- DATA EXTRACT -
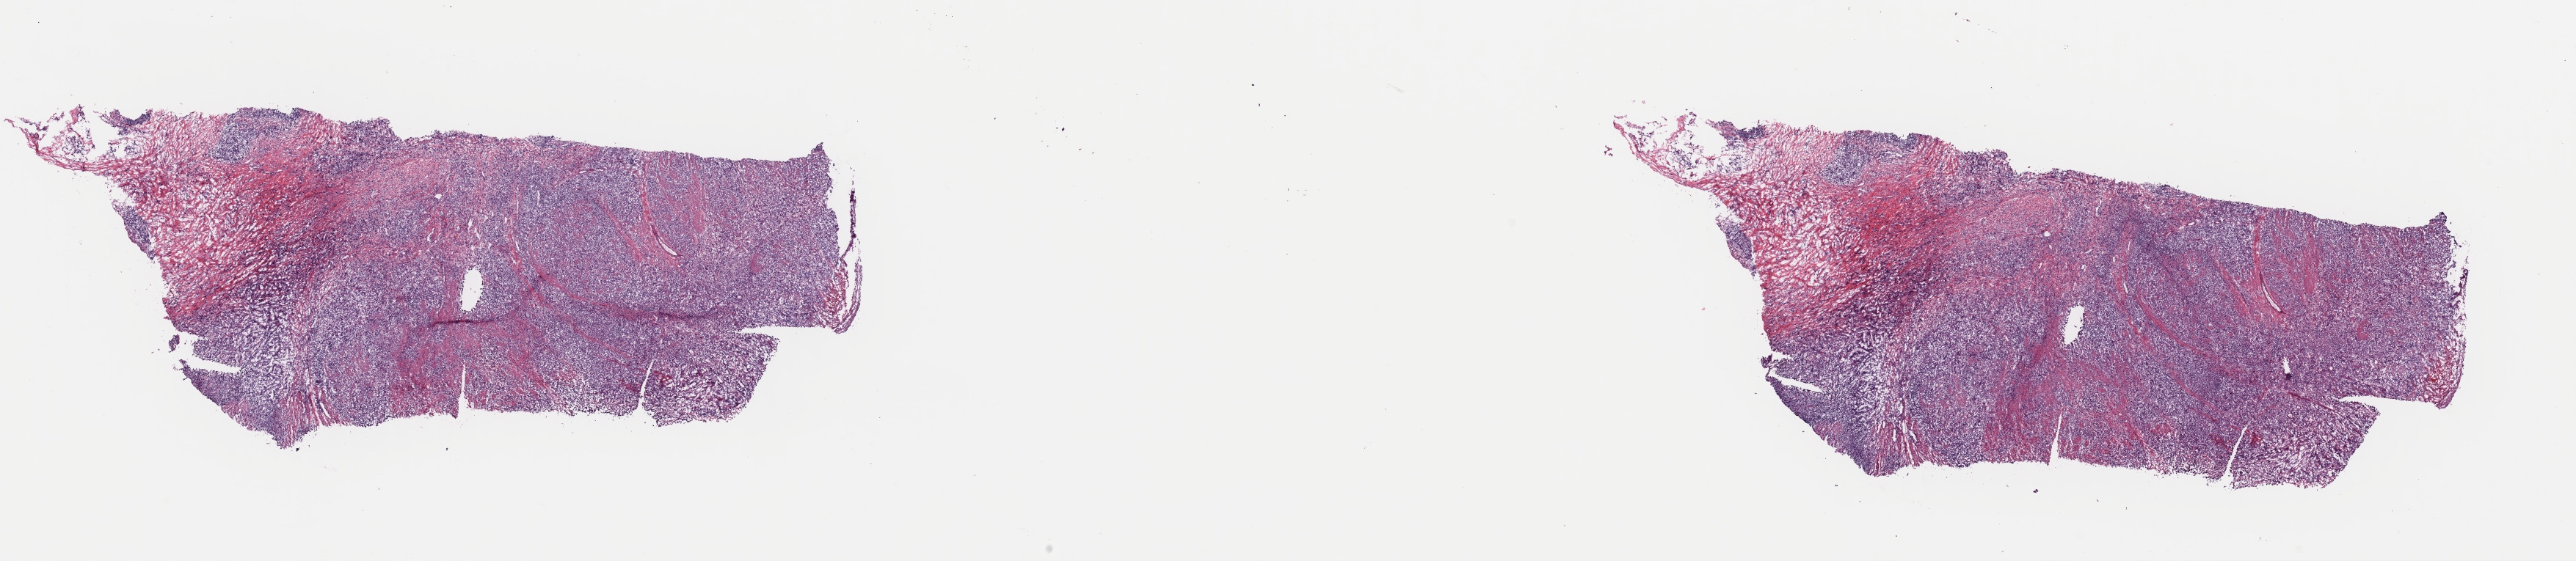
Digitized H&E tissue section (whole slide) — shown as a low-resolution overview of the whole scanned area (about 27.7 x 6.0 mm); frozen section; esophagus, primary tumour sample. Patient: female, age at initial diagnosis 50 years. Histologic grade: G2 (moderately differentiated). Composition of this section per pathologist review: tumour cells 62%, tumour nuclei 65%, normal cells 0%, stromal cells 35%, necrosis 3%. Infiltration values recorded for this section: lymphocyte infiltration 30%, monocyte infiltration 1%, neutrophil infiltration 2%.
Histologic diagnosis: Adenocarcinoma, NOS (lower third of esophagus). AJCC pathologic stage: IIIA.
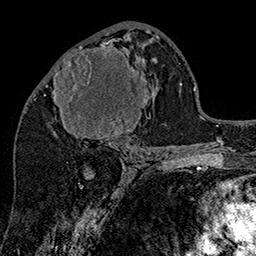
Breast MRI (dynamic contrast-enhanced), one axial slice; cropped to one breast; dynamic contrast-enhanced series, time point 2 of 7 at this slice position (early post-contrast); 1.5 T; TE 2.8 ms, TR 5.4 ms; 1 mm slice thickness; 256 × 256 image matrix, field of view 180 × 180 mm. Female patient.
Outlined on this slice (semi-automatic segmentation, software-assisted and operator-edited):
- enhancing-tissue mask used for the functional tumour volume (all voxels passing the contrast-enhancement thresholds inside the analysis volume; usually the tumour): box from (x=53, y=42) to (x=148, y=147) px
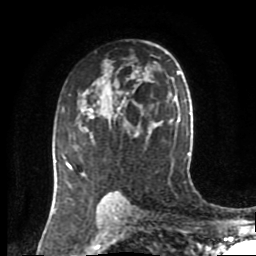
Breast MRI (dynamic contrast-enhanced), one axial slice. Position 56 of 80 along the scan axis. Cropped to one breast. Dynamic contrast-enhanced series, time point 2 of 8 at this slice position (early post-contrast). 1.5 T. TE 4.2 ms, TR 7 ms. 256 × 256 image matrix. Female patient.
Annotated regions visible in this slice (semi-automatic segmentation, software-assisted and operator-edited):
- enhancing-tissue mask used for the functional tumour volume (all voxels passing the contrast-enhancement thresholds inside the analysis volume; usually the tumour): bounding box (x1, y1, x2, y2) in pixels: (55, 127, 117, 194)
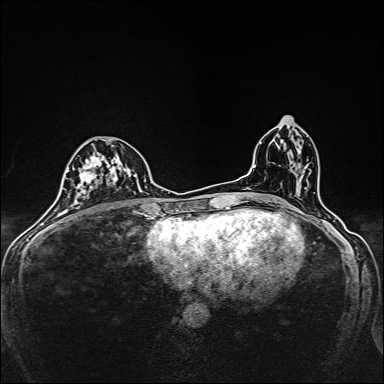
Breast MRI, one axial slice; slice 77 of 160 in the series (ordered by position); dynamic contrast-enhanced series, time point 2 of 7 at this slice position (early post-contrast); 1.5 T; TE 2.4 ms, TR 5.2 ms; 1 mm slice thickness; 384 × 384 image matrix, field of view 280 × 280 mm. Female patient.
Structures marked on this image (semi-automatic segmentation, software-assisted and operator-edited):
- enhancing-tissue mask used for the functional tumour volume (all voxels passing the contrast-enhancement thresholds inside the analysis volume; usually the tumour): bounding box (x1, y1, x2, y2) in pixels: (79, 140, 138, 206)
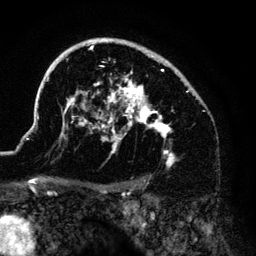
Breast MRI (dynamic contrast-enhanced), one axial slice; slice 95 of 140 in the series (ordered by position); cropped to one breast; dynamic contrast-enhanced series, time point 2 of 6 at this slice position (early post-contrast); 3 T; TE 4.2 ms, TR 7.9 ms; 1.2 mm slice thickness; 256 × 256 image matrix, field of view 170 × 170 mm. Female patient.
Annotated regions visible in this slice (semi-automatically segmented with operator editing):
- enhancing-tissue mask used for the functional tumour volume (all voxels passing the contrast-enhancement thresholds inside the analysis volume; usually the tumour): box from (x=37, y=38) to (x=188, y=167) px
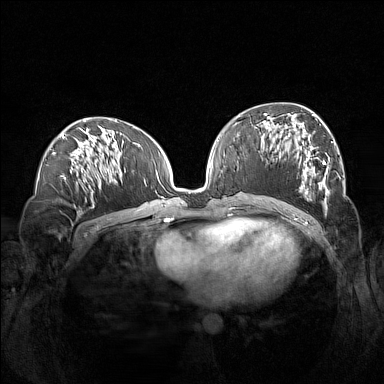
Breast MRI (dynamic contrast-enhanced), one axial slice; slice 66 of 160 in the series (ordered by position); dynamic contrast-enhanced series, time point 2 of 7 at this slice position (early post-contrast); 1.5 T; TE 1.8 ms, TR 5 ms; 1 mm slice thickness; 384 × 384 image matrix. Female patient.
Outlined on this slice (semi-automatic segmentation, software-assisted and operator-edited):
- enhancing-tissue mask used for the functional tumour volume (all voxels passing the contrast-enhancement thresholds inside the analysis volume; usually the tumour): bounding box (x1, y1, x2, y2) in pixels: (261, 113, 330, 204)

- WORK INSTRUCTIONS -
Reproduce each line of the records exactly, and omit every picture.

- RESULT -
Digitized H&E tissue section (whole slide) — shown as a low-resolution overview of the whole scanned area (about 27.7 x 6.0 mm); frozen section; esophagus, primary tumour sample. Patient: female, age at initial diagnosis 50 years. Histologic grade: G2 (moderately differentiated). Composition of this section per pathologist review: tumour cells 62%, tumour nuclei 65%, normal cells 0%, stromal cells 35%, necrosis 3%. Infiltration values recorded for this section: lymphocyte infiltration 30%, monocyte infiltration 1%, neutrophil infiltration 2%.
Histologic diagnosis: Adenocarcinoma, NOS (lower third of esophagus). AJCC pathologic stage: IIIA.
Breast MRI (dynamic contrast-enhanced), one axial slice; cropped to one breast; dynamic contrast-enhanced series, time point 2 of 7 at this slice position (early post-contrast); 1.5 T; TE 2.8 ms, TR 5.4 ms; 1 mm slice thickness; 256 × 256 image matrix, field of view 180 × 180 mm. Female patient.
Outlined on this slice (semi-automatic segmentation, software-assisted and operator-edited):
- enhancing-tissue mask used for the functional tumour volume (all voxels passing the contrast-enhancement thresholds inside the analysis volume; usually the tumour): box from (x=53, y=42) to (x=148, y=147) px
Breast MRI (dynamic contrast-enhanced), one axial slice. Position 56 of 80 along the scan axis. Cropped to one breast. Dynamic contrast-enhanced series, time point 2 of 8 at this slice position (early post-contrast). 1.5 T. TE 4.2 ms, TR 7 ms. 256 × 256 image matrix. Female patient.
Annotated regions visible in this slice (semi-automatic segmentation, software-assisted and operator-edited):
- enhancing-tissue mask used for the functional tumour volume (all voxels passing the contrast-enhancement thresholds inside the analysis volume; usually the tumour): bounding box (x1, y1, x2, y2) in pixels: (55, 127, 117, 194)
Breast MRI, one axial slice; slice 77 of 160 in the series (ordered by position); dynamic contrast-enhanced series, time point 2 of 7 at this slice position (early post-contrast); 1.5 T; TE 2.4 ms, TR 5.2 ms; 1 mm slice thickness; 384 × 384 image matrix, field of view 280 × 280 mm. Female patient.
Structures marked on this image (semi-automatic segmentation, software-assisted and operator-edited):
- enhancing-tissue mask used for the functional tumour volume (all voxels passing the contrast-enhancement thresholds inside the analysis volume; usually the tumour): bounding box (x1, y1, x2, y2) in pixels: (79, 140, 138, 206)
Breast MRI (dynamic contrast-enhanced), one axial slice; slice 95 of 140 in the series (ordered by position); cropped to one breast; dynamic contrast-enhanced series, time point 2 of 6 at this slice position (early post-contrast); 3 T; TE 4.2 ms, TR 7.9 ms; 1.2 mm slice thickness; 256 × 256 image matrix, field of view 170 × 170 mm. Female patient.
Annotated regions visible in this slice (semi-automatically segmented with operator editing):
- enhancing-tissue mask used for the functional tumour volume (all voxels passing the contrast-enhancement thresholds inside the analysis volume; usually the tumour): box from (x=37, y=38) to (x=188, y=167) px
Breast MRI (dynamic contrast-enhanced), one axial slice; slice 66 of 160 in the series (ordered by position); dynamic contrast-enhanced series, time point 2 of 7 at this slice position (early post-contrast); 1.5 T; TE 1.8 ms, TR 5 ms; 1 mm slice thickness; 384 × 384 image matrix. Female patient.
Outlined on this slice (semi-automatic segmentation, software-assisted and operator-edited):
- enhancing-tissue mask used for the functional tumour volume (all voxels passing the contrast-enhancement thresholds inside the analysis volume; usually the tumour): bounding box (x1, y1, x2, y2) in pixels: (261, 113, 330, 204)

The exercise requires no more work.